(Data listing)
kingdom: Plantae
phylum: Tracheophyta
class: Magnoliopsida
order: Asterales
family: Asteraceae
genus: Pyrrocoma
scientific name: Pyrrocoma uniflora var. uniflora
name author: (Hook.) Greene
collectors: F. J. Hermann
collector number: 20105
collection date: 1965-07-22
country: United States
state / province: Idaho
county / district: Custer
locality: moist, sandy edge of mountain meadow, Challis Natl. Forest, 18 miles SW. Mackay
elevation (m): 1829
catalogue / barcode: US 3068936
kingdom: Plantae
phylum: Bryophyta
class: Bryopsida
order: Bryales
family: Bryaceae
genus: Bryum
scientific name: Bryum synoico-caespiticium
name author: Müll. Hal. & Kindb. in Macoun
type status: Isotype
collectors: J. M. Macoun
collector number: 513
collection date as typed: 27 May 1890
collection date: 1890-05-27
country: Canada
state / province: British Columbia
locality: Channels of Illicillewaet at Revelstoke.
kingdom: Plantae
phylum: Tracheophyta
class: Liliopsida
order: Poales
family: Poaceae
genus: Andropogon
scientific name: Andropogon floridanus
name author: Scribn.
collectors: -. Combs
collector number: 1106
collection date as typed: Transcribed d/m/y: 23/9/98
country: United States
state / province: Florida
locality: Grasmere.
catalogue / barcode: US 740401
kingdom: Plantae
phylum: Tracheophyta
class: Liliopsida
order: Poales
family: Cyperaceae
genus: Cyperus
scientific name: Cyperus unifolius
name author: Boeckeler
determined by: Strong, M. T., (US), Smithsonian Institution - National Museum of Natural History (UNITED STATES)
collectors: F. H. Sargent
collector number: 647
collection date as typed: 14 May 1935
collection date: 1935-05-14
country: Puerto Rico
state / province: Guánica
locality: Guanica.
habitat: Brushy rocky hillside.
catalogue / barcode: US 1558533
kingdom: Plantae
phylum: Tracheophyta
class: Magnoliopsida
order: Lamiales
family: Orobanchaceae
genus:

* _INSTRUCTIONS TO FOLLOW_:
List every line in the rows above that contains the string "province". Case counts.

* _WRITTEN RESPONSE_:
state / province: Idaho
state / province: British Columbia
state / province: Florida
state / province: Guánica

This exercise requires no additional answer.